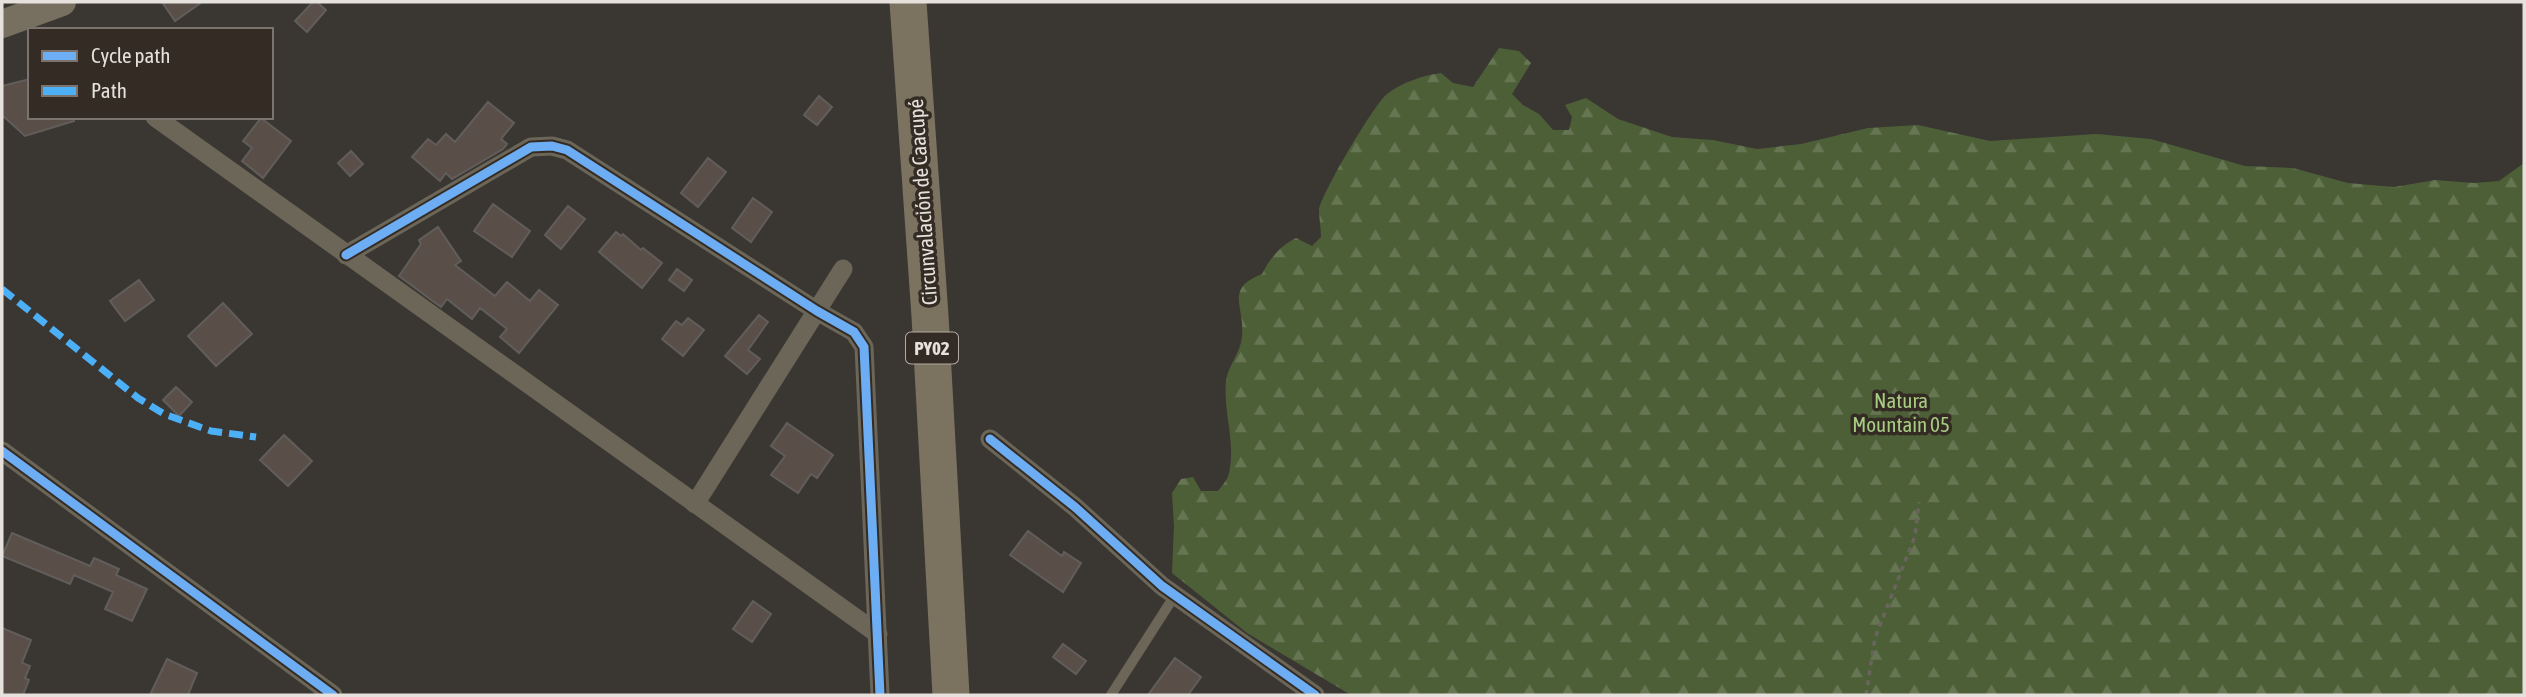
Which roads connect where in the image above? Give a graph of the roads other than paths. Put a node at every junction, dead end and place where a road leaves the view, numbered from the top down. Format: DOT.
graph roads {
  1 [pos="62,2"];
  2 [pos="886,2"];
  3 [pos="908,2"];
  4 [pos="18,24"];
  5 [pos="158,119"];
  6 [pos="346,255"];
  7 [pos="842,269"];
  8 [pos="817,311"];
  9 [pos="990,439"];
  10 [pos="2,451"];
  11 [pos="695,504"];
  12 [pos="1175,595"];
  13 [pos="878,634"];
  14 [pos="333,695"];
  15 [pos="880,695"];
  16 [pos="928,695"];
  17 [pos="951,695"];
  18 [pos="1111,695"];
  19 [pos="1315,695"];
  1 -- 4 [label="street"];
  2 -- 16 [label="highway, Circunvalación de Caacupé / PY02"];
  3 -- 17 [label="highway, Circunvalación de Caacupé / PY02"];
  5 -- 6 [label="street"];
  6 -- 8 [label="street"];
  6 -- 11 [label="street"];
  7 -- 8 [label="street"];
  8 -- 11 [label="street"];
  8 -- 13 [label="street"];
  9 -- 12 [label="street"];
  10 -- 14 [label="street"];
  11 -- 13 [label="street"];
  12 -- 18 [label="lane"];
  12 -- 19 [label="street"];
  13 -- 15 [label="street"];
}
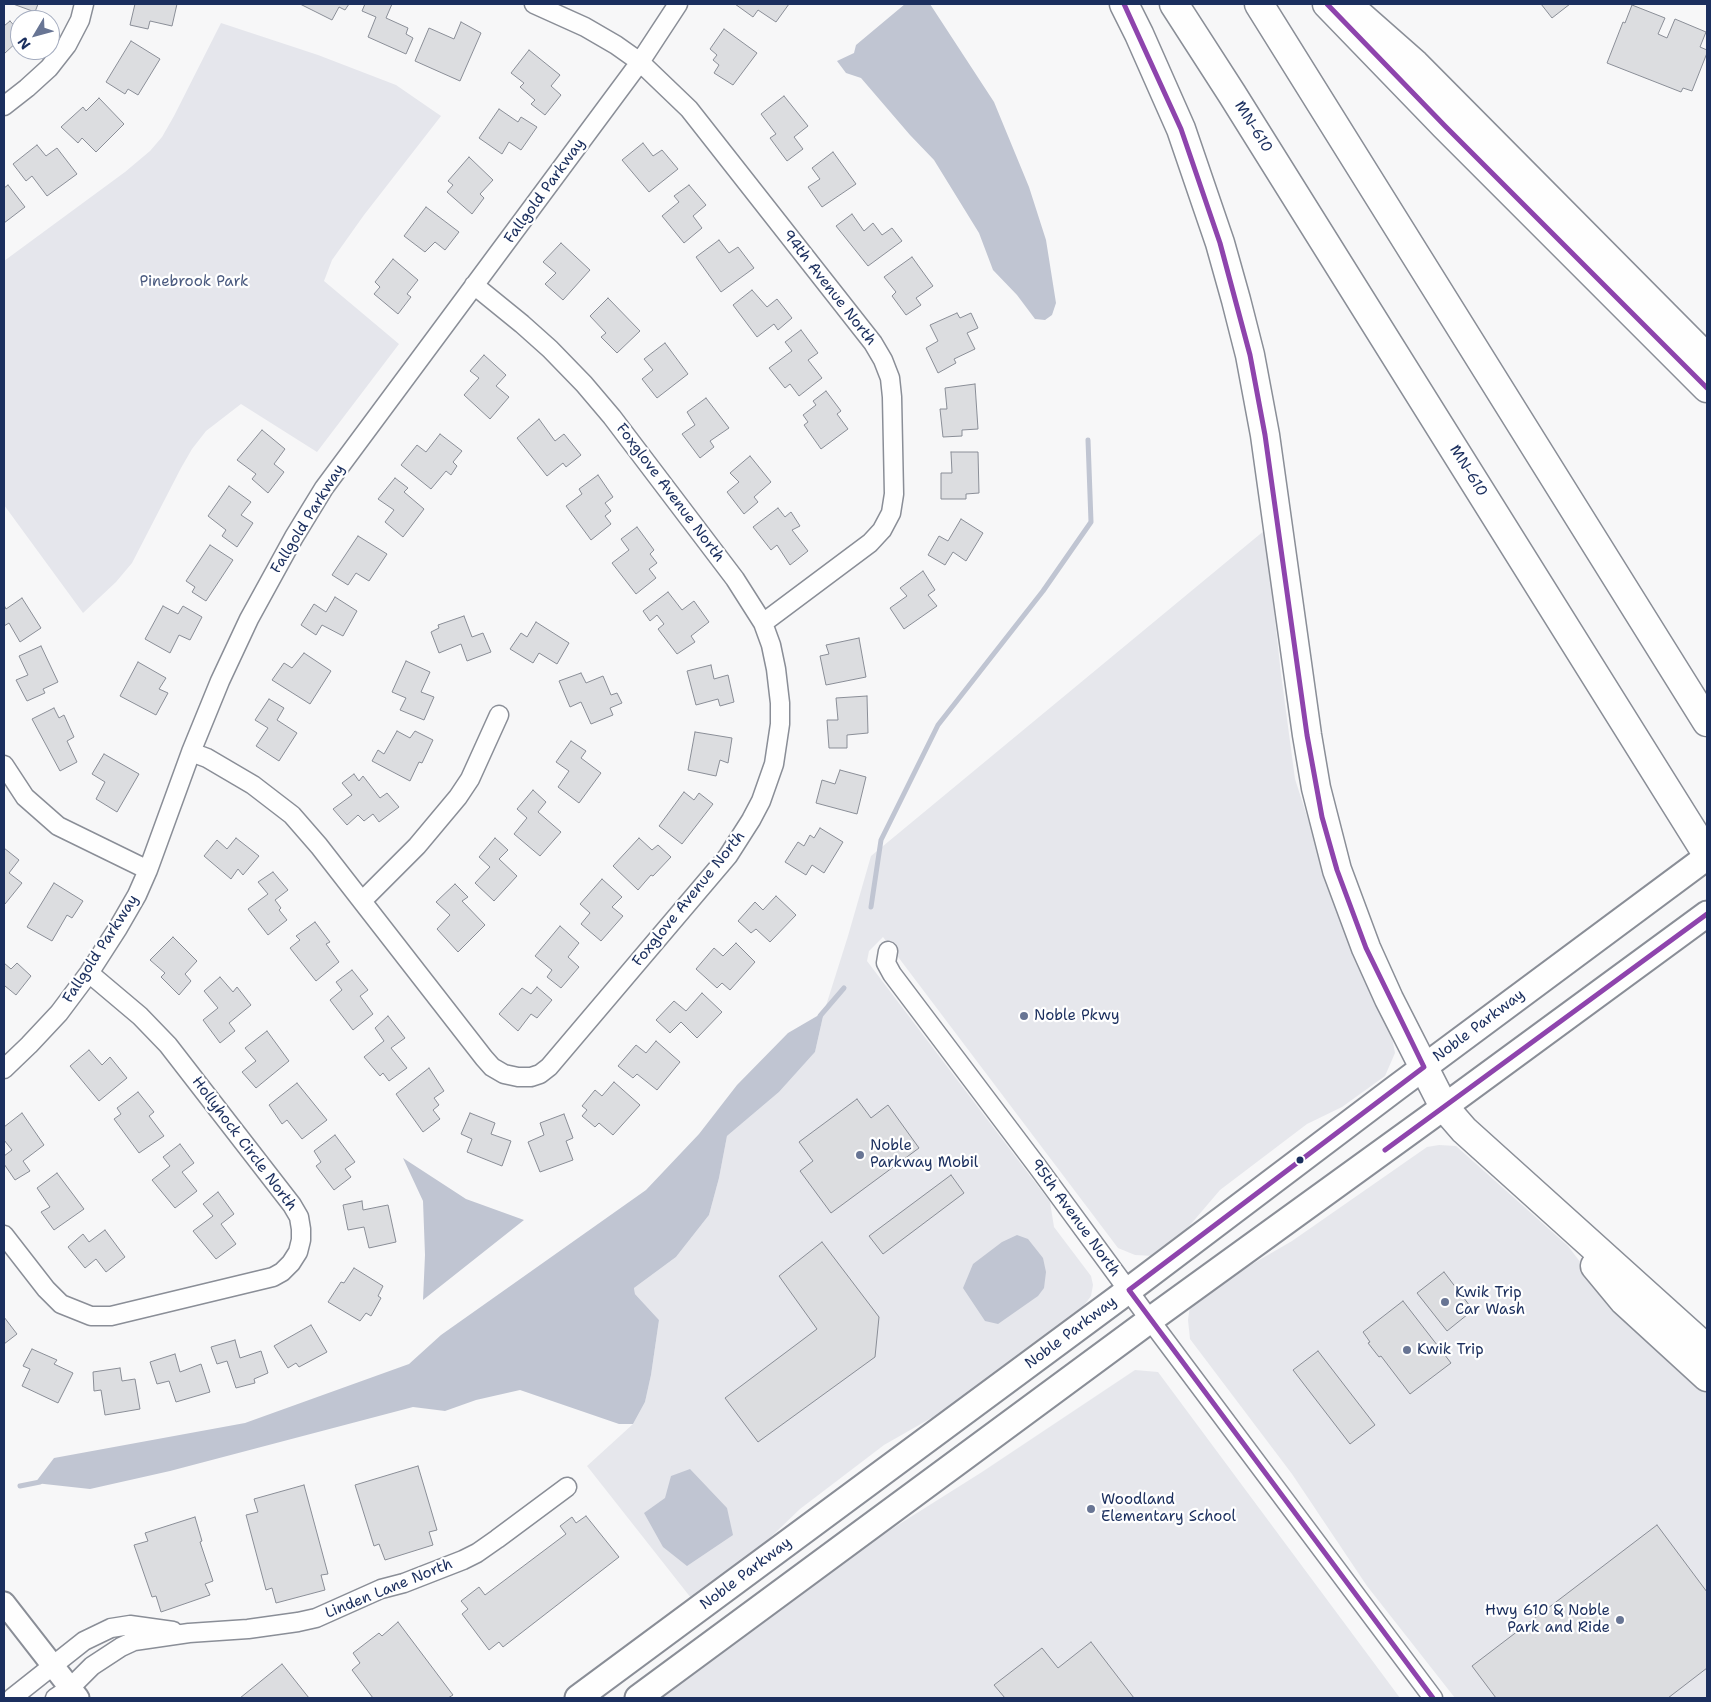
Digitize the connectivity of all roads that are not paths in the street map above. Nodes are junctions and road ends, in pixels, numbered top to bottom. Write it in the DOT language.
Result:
graph roads {
  1 [pos="84,4"];
  2 [pos="534,4"];
  3 [pos="678,4"];
  4 [pos="1124,4"];
  5 [pos="1174,4"];
  6 [pos="1259,4"];
  7 [pos="1327,4"];
  8 [pos="1347,4"];
  9 [pos="640,62"];
  10 [pos="4,106"];
  11 [pos="474,286"];
  12 [pos="1707,358"];
  13 [pos="1707,388"];
  14 [pos="763,623"];
  15 [pos="499,715"];
  16 [pos="1707,722"];
  17 [pos="191,752"];
  18 [pos="4,765"];
  19 [pos="1707,856"];
  20 [pos="148,870"];
  21 [pos="362,901"];
  22 [pos="1701,919"];
  23 [pos="888,951"];
  24 [pos="89,973"];
  25 [pos="1424,1067"];
  26 [pos="4,1069"];
  27 [pos="1444,1107"];
  28 [pos="1563,1219"];
  29 [pos="4,1235"];
  30 [pos="1129,1290"];
  31 [pos="1150,1320"];
  32 [pos="1707,1349"];
  33 [pos="1707,1377"];
  34 [pos="567,1487"];
  35 [pos="4,1603"];
  36 [pos="189,1633"];
  37 [pos="52,1666"];
  38 [pos="67,1695"];
  39 [pos="12,1698"];
  40 [pos="578,1698"];
  41 [pos="638,1698"];
  42 [pos="1433,1698"];
  1 -- 10 [label="street"];
  2 -- 9 [label="street, 94th Avenue North"];
  3 -- 9 [label="street, Fallgold Parkway"];
  4 -- 25 [label="highway"];
  5 -- 19 [label="highway, MN-610"];
  6 -- 16 [label="highway"];
  7 -- 13 [label="highway"];
  8 -- 12 [label="highway"];
  9 -- 11 [label="street, Fallgold Parkway"];
  9 -- 14 [label="street, 94th Avenue North"];
  11 -- 14 [label="street, Foxglove Avenue North"];
  11 -- 17 [label="street, Fallgold Parkway"];
  14 -- 21 [label="street, Foxglove Avenue North"];
  15 -- 21 [label="street"];
  17 -- 20 [label="street, Fallgold Parkway"];
  17 -- 21 [label="street, Foxglove Avenue North"];
  18 -- 20 [label="street"];
  19 -- 25 [label="main road, Noble Parkway"];
  20 -- 24 [label="street, Fallgold Parkway"];
  22 -- 27 [label="main road"];
  23 -- 30 [label="street, 95th Avenue North"];
  24 -- 26 [label="street, Fallgold Parkway"];
  24 -- 29 [label="street, Hollyhock Circle North"];
  25 -- 27 [label="highway"];
  25 -- 30 [label="main road, Noble Parkway"];
  27 -- 28 [label="highway"];
  27 -- 31 [label="main road"];
  28 -- 32 [label="highway"];
  28 -- 33 [label="highway"];
  30 -- 31 [label="street, 95th Avenue North"];
  30 -- 40 [label="main road, Noble Parkway"];
  31 -- 41 [label="main road"];
  31 -- 42 [label="street, 95th Avenue North"];
  34 -- 36 [label="street, Linden Lane North"];
  35 -- 37 [label="street"];
  36 -- 37 [label="street, Linden Lane North"];
  36 -- 38 [label="street, Linden Lane North"];
  37 -- 38 [label="street"];
  37 -- 39 [label="street, Linden Lane North"];
}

=-=-=-=-=

### Task prompt
Each line containing the word "Circunvalación" needs to be copied from the data above.

### Exercise answer
  2 -- 16 [label="highway, Circunvalación de Caacupé / PY02"];
  3 -- 17 [label="highway, Circunvalación de Caacupé / PY02"];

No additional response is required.